For the sake of illustration of the problem we will use the example of
processing hourly server logs.
In this case, each server writes its logs in hourly files, with names:
server-id-timestamp
Assumptions:
1) we have two servers producing logs server-1 and server-2
2) they have produced one file each, e.g. for 10am to 11am, so
server-1-10, server-2-10
3) our job has a parallelism of 2, so the
ContinuousFileMonitoringFunction has parallelism 1 and the reader 2
4) records within each file have timestamps in order, or moderately
out-of-order
5) each log file is split into two splits by the underlying filesystem,
e.g. server-1-10-1 and server-1-10-2
In the scenario above, and in the current implementation of the continuous file
processing, the monitoring function will:
1) sort the files on ascending modification time,
2) compute the splits of each of the files and
3) forward the splits in order of the modification timestamp and their
offset in the file to the downstream readers randomly.
Given the above, reader-1 will take server-1-10-1, and reader-2, server-1-10-2.

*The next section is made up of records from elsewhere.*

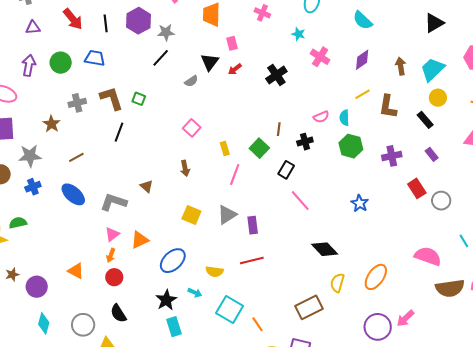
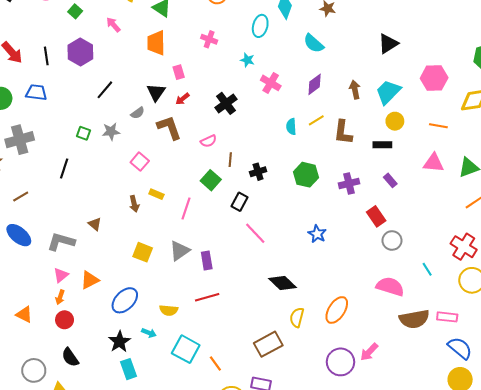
gray star: (166, 32) -> (111, 132), moved
brown L-shape: (111, 98) -> (169, 128), moved
gray cross: (77, 103) -> (20, 140), size x1.5
pink semicircle: (321, 117) -> (209, 141), moved
cyan semicircle: (344, 118) -> (291, 127), moved
black rectangle: (425, 120) -> (382, 145), turned -48
yellow rectangle: (225, 149) -> (156, 194), moved, turned -48
gray circle: (441, 201) -> (392, 240), moved

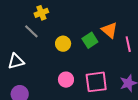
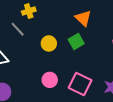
orange triangle: (109, 30) -> (83, 18), moved
pink square: (96, 82) -> (80, 84), turned 30

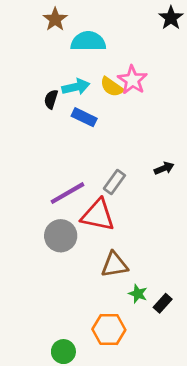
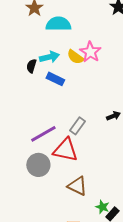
brown triangle: (114, 265) -> (77, 186), turned 35
green star: (138, 294) -> (102, 207), moved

Focusing on reader-1, as soon as it gets its split, it will start reading the
contained elements and assign timestamps to them
based on a user-specified timestamp extractor (this may happen later in the
pipeline bit it does not break the generality of the problem).
In addition, given that we are operating in event time, the reader will also
start emitting watermarks based on the timestamps
assigned to the elements it has read.
In this case, after processing server-1-10-1 and server-1-10-2 by the 2
readers, the watermark will have advanced somewhere in the
middle of the timestamps included in the file (files have logs for 10 to 11
am).
In this case, when the splits of file server-2-10 are to be processed, elements
in the beginning of the file will be dropped as late.
Proposed Solution:
To face this, we could do the following:
1) Split the files (and their corresponding splits) in file-groups e.g. based
on a user-specified parser of the filename.
2) Files/splits within the same file-group should be ordered so that
server-1-10 is processed
before server-1-11. This can be done through the same filename parser mentioned
before.
3) In each reader task, keep a watermark emitter/ timestamp extractor and a
(candidate) watermark per file-group. The watermark
emitted by each task should be the minimum across all its file-groups.